• _Problem details_:
Extract the text from each item below, copying every line without any change, and leave the pictures out of your answer.

• _Data excerpts_:
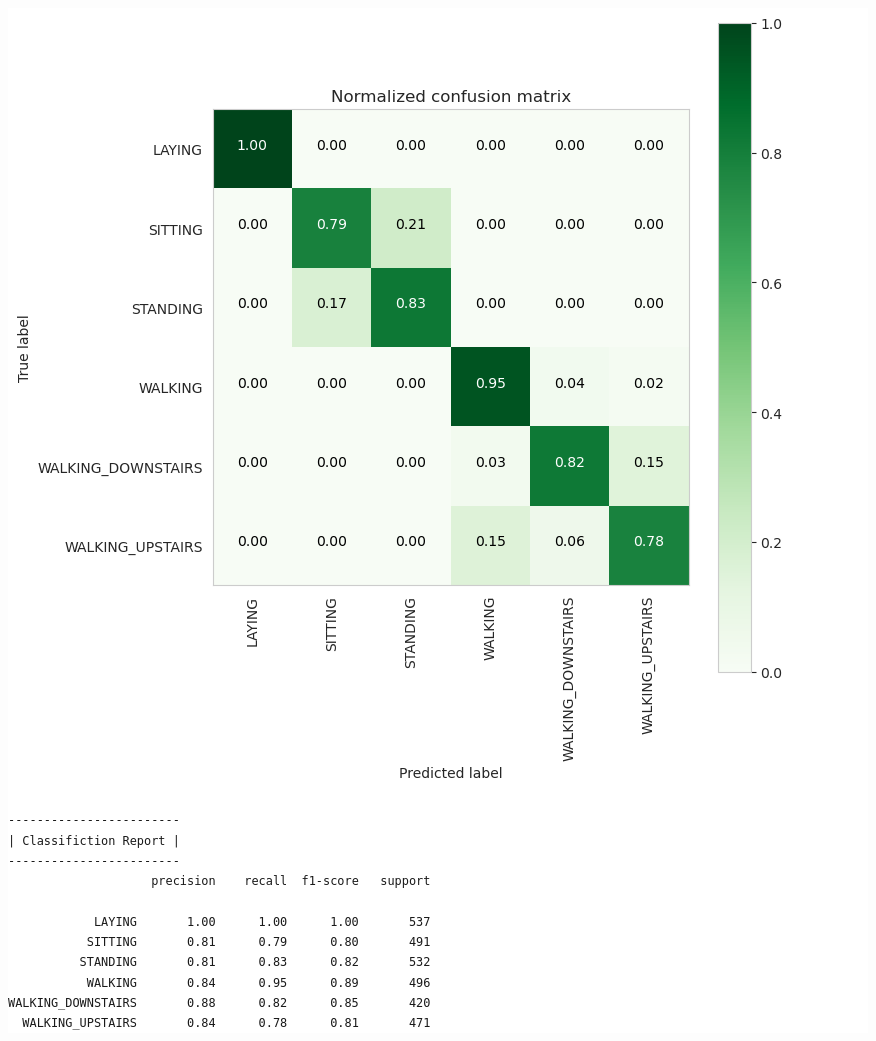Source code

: ![png](output_110_1.png)
    


    
    
    ------------------------
    | Classifiction Report |
    ------------------------
                        precision    recall  f1-score   support
    
                LAYING       1.00      1.00      1.00       537
               SITTING       0.81      0.79      0.80       491
              STANDING       0.81      0.83      0.82       532
               WALKING       0.84      0.95      0.89       496
    WALKING_DOWNSTAIRS       0.88      0.82      0.85       420
      WALKING_UPSTAIRS       0.84      0.78      0.81       471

• _Answer box_:
Source code

: ![png](output_110_1.png)
    


    
    
    ------------------------
    | Classifiction Report |
    ------------------------
                        precision    recall  f1-score   support
    
                LAYING       1.00      1.00      1.00       537
               SITTING       0.81      0.79      0.80       491
              STANDING       0.81      0.83      0.82       532
               WALKING       0.84      0.95      0.89       496
    WALKING_DOWNSTAIRS       0.88      0.82      0.85       420
      WALKING_UPSTAIRS       0.84      0.78      0.81       471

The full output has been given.